Your task: In the records below, repeat word for word only the lines starting at the one that contains "Level of trust" and ending at the one that contains "The engineers are", pictures excluded.

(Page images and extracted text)
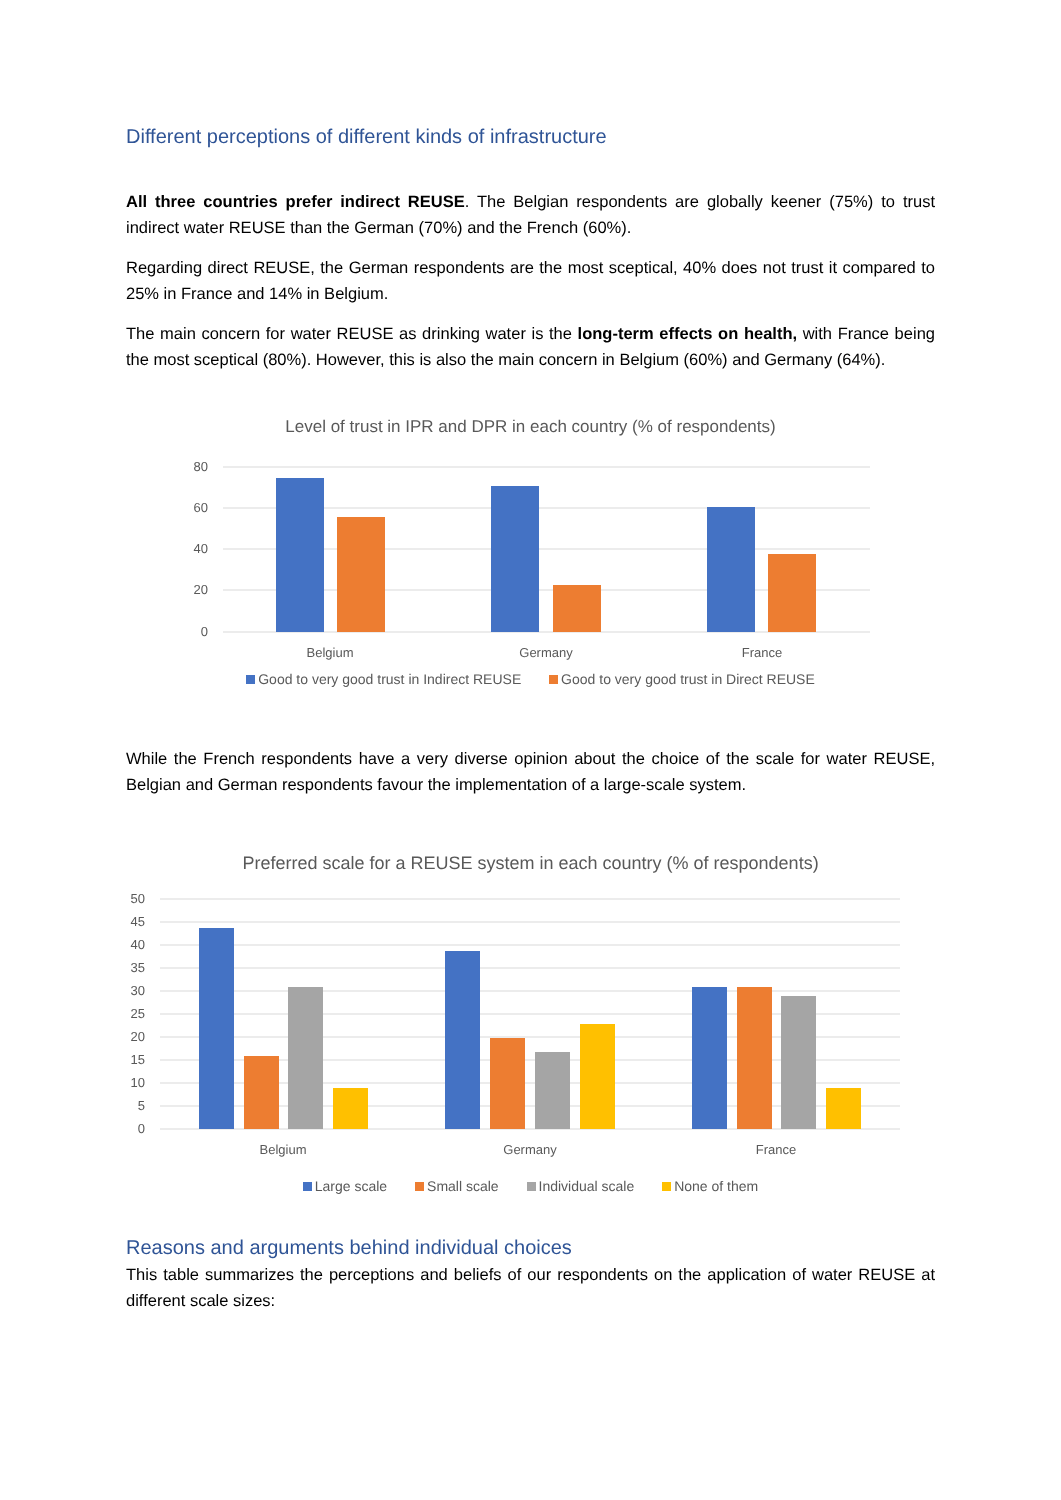Different perceptions of different kinds of infrastructure
All three countries prefer indirect REUSE. The Belgian respondents are globally keener (75%) to trust indirect water REUSE than the German (70%) and the French (60%).
Regarding direct REUSE, the German respondents are the most sceptical, 40% does not trust it compared to 25% in France and 14% in Belgium.
The main concern for water REUSE as drinking water is the long-term effects on health, with France being the most sceptical (80%). However, this is also the main concern in Belgium (60%) and Germany (64%).
Level of trust in IPR and DPR in each country (% of respondents)
80
60
40
20
0
Belgium
Germany
France
Good to very good trust in Indirect REUSE Good to very good trust in Direct REUSE
While the French respondents have a very diverse opinion about the choice of the scale for water REUSE, Belgian and German respondents favour the implementation of a large-scale system.
Preferred scale for a REUSE system in each country (% of respondents)
50
45
40
35
30
25
20
15
10
5
0
Belgium
Germany
France
Large scale Small scale Individual scale None of them
Reasons and arguments behind individual choices
This table summarizes the perceptions and beliefs of our respondents on the application of water REUSE at different scale sizes:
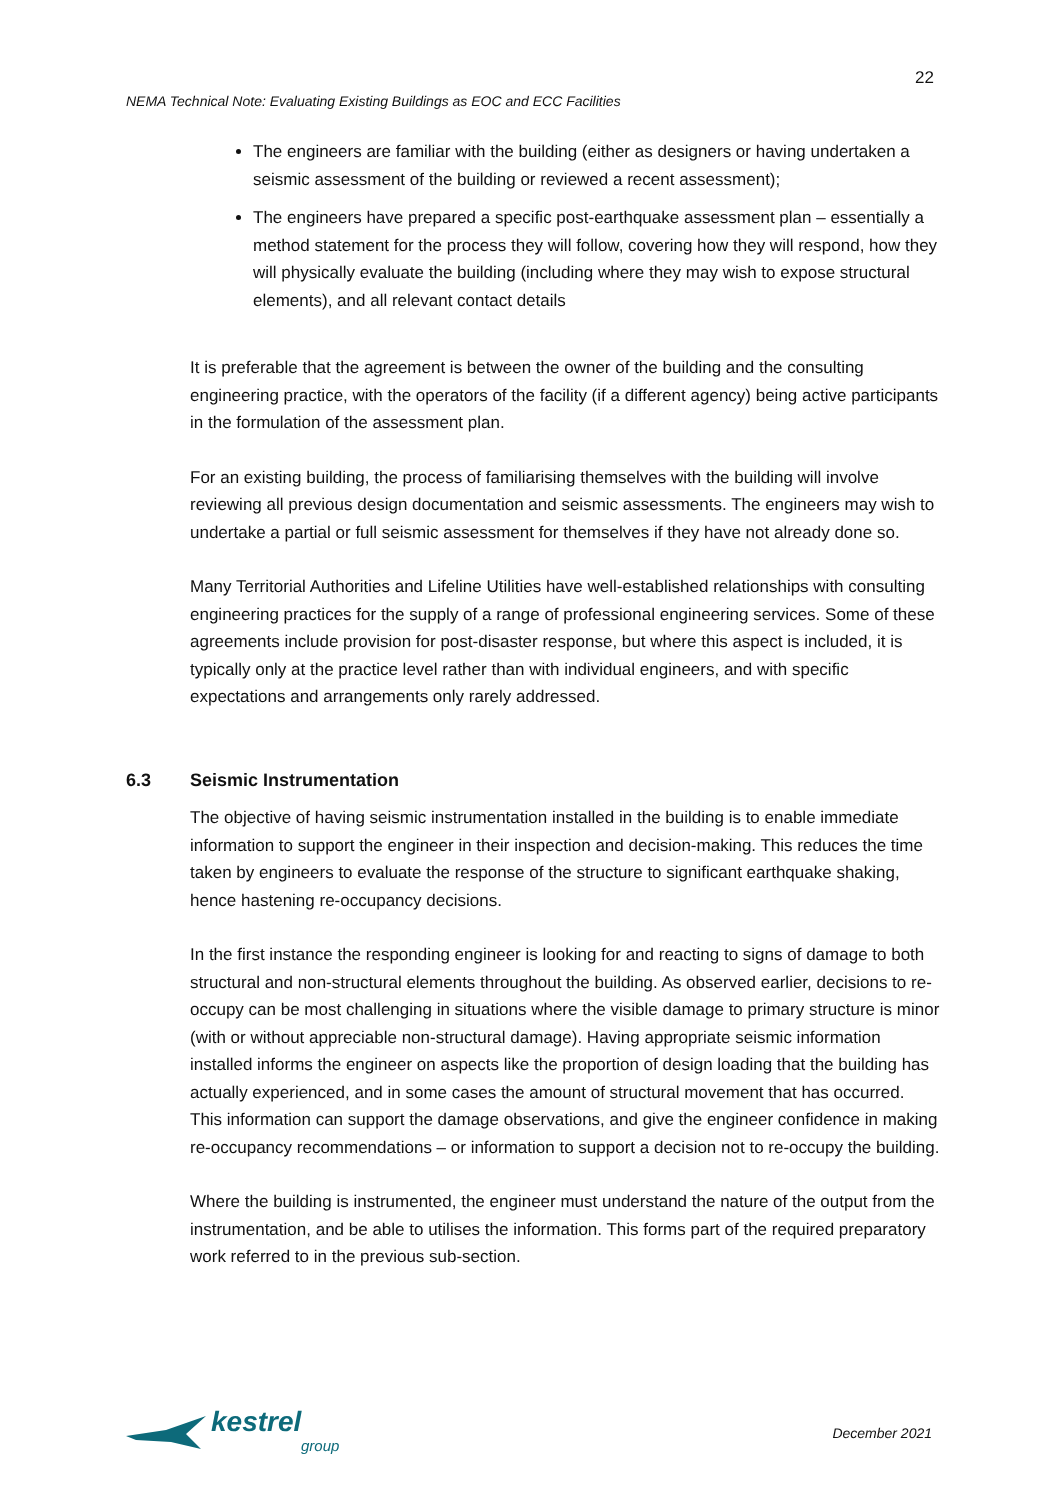22
NEMA Technical Note: Evaluating Existing Buildings as EOC and ECC Facilities
The engineers are familiar with the building (either as designers or having undertaken a seismic assessment of the building or reviewed a recent assessment);
The engineers have prepared a specific post-earthquake assessment plan – essentially a method statement for the process they will follow, covering how they will respond, how they will physically evaluate the building (including where they may wish to expose structural elements), and all relevant contact details
It is preferable that the agreement is between the owner of the building and the consulting engineering practice, with the operators of the facility (if a different agency) being active participants in the formulation of the assessment plan.
For an existing building, the process of familiarising themselves with the building will involve reviewing all previous design documentation and seismic assessments. The engineers may wish to undertake a partial or full seismic assessment for themselves if they have not already done so.
Many Territorial Authorities and Lifeline Utilities have well-established relationships with consulting engineering practices for the supply of a range of professional engineering services. Some of these agreements include provision for post-disaster response, but where this aspect is included, it is typically only at the practice level rather than with individual engineers, and with specific expectations and arrangements only rarely addressed.
6.3 Seismic Instrumentation
The objective of having seismic instrumentation installed in the building is to enable immediate information to support the engineer in their inspection and decision-making. This reduces the time taken by engineers to evaluate the response of the structure to significant earthquake shaking, hence hastening re-occupancy decisions.
In the first instance the responding engineer is looking for and reacting to signs of damage to both structural and non-structural elements throughout the building. As observed earlier, decisions to re-occupy can be most challenging in situations where the visible damage to primary structure is minor (with or without appreciable non-structural damage). Having appropriate seismic information installed informs the engineer on aspects like the proportion of design loading that the building has actually experienced, and in some cases the amount of structural movement that has occurred. This information can support the damage observations, and give the engineer confidence in making re-occupancy recommendations – or information to support a decision not to re-occupy the building.
Where the building is instrumented, the engineer must understand the nature of the output from the instrumentation, and be able to utilises the information. This forms part of the required preparatory work referred to in the previous sub-section.
kestrel
group
December 2021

Output for this exercise:
Level of trust in IPR and DPR in each country (% of respondents)
80
60
40
20
0
Belgium
Germany
France
Good to very good trust in Indirect REUSE Good to very good trust in Direct REUSE
While the French respondents have a very diverse opinion about the choice of the scale for water REUSE, Belgian and German respondents favour the implementation of a large-scale system.
Preferred scale for a REUSE system in each country (% of respondents)
50
45
40
35
30
25
20
15
10
5
0
Belgium
Germany
France
Large scale Small scale Individual scale None of them
Reasons and arguments behind individual choices
This table summarizes the perceptions and beliefs of our respondents on the application of water REUSE at different scale sizes:
22
NEMA Technical Note: Evaluating Existing Buildings as EOC and ECC Facilities
The engineers are familiar with the building (either as designers or having undertaken a seismic assessment of the building or reviewed a recent assessment);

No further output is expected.